任务说明: 请将下列全部数据逐行呈现为编号列表，略去空行，图片一概不列入结果。

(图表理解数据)
○ ○ ○ ○

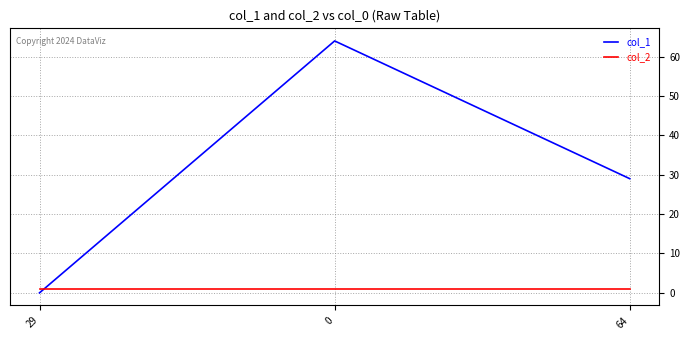

At how many categories does at least one series exceed 11?

2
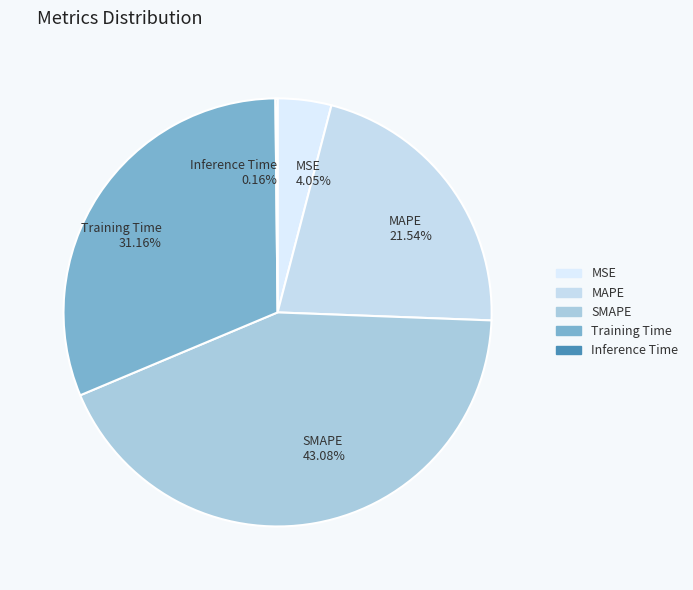

Does Training Time account for over 50% of the chart?

No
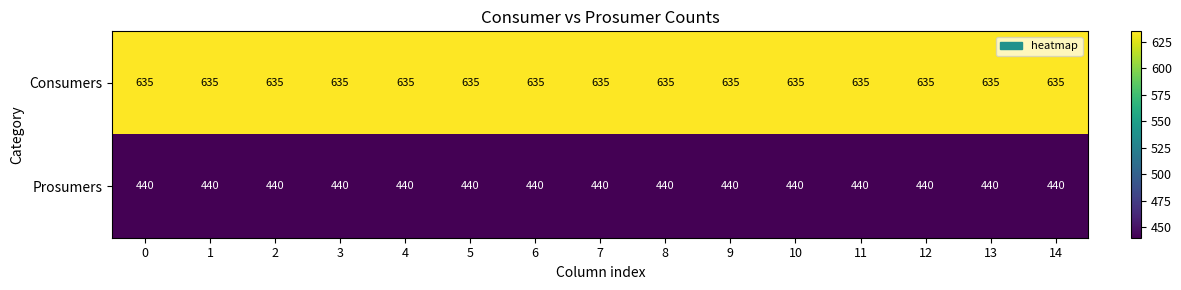

Rank the series by their average value, from lowest to highest.

Prosumers, Consumers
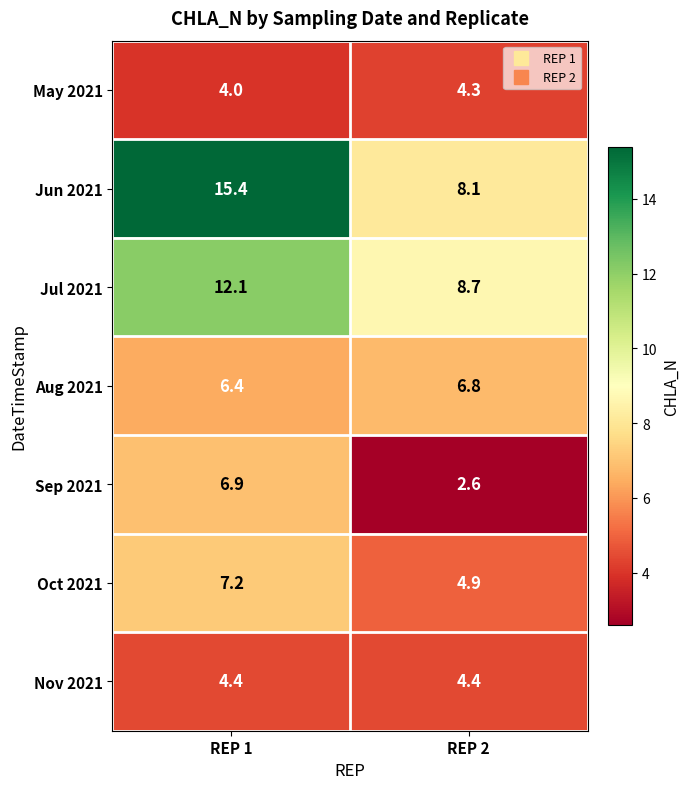

What is the sum of all Aug 2021 values?

13.2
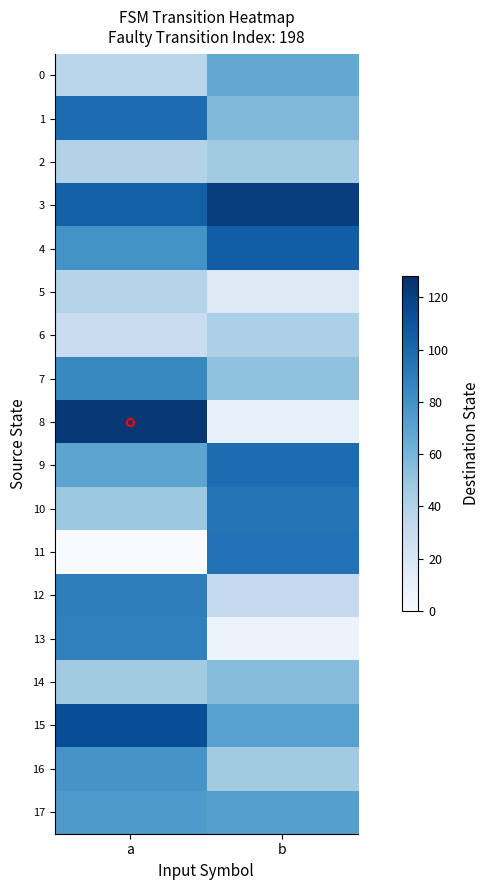

Which label corresponds to the smallest value in the chart?

a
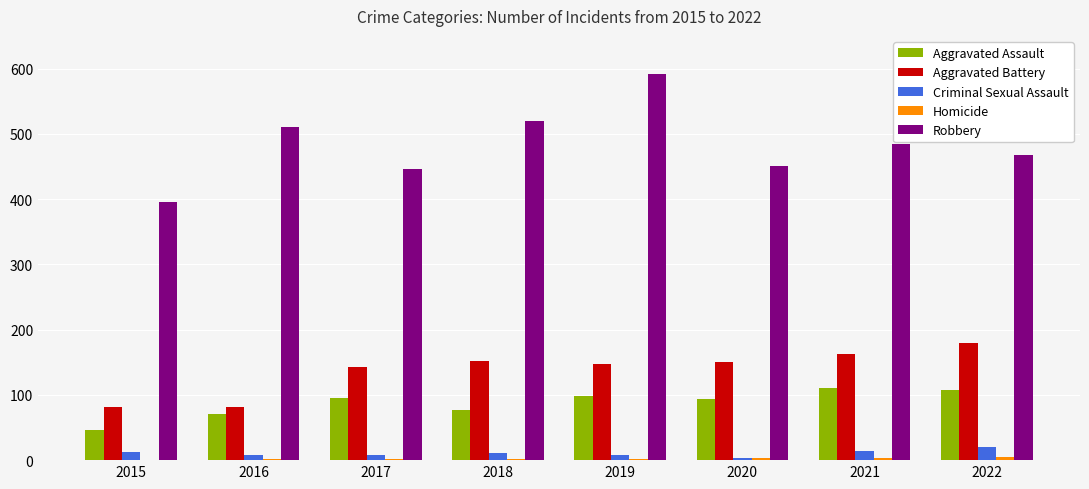

At which label is Robbery closest to 493?

2021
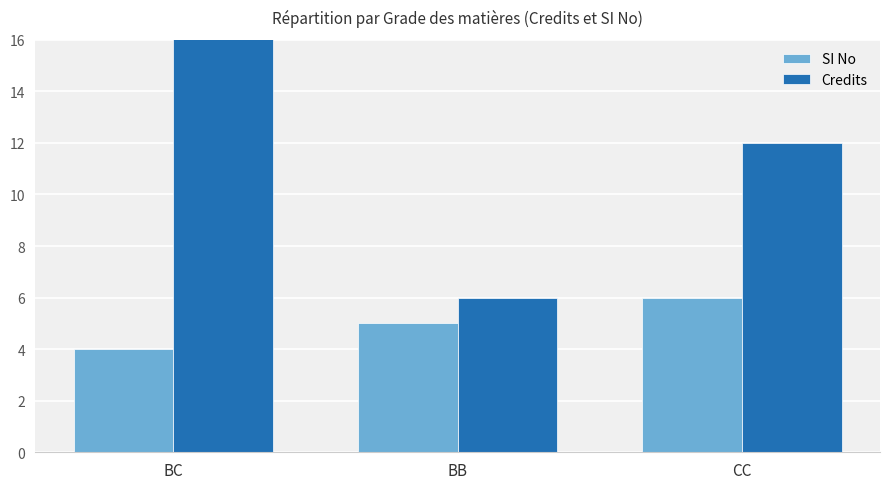

What is the spread (max minus min) of values at BC?

16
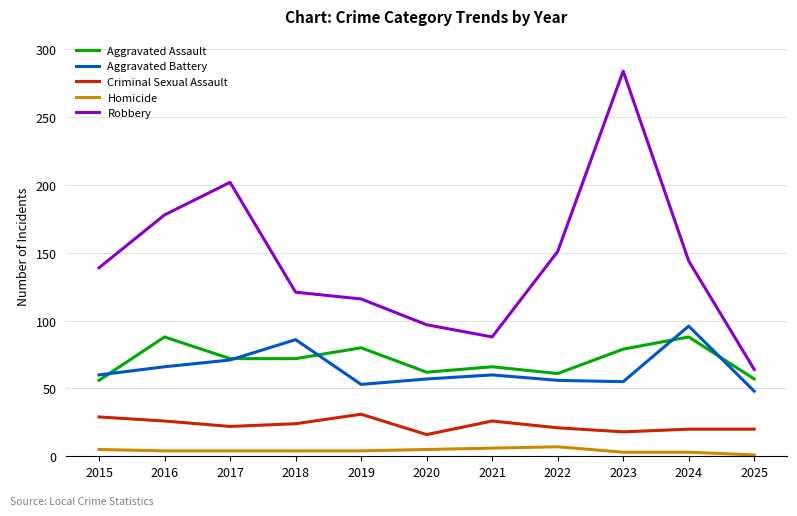

How many categories are shown in the chart?

11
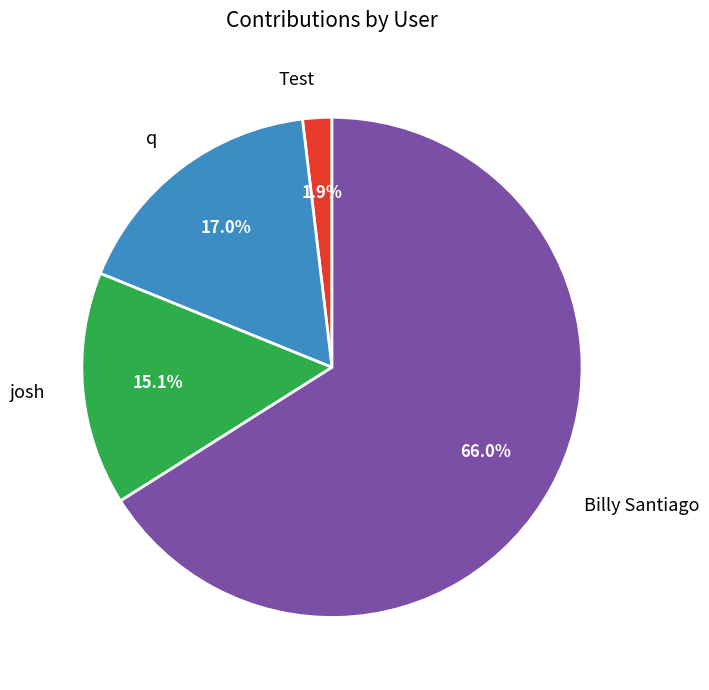

True or false: Billy Santiago accounts for 52% of the total.

False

○ ○ ○ ○

任务结果:
1. At how many categories does at least one series exceed 11?
2. 2
3. Does Training Time account for over 50% of the chart?
4. No
5. Rank the series by their average value, from lowest to highest.
6. Prosumers, Consumers
7. What is the sum of all Aug 2021 values?
8. 13.2
9. Which label corresponds to the smallest value in the chart?
10. a
11. At which label is Robbery closest to 493?
12. 2021
13. What is the spread (max minus min) of values at BC?
14. 16
15. How many categories are shown in the chart?
16. 11
17. True or false: Billy Santiago accounts for 52% of the total.
18. False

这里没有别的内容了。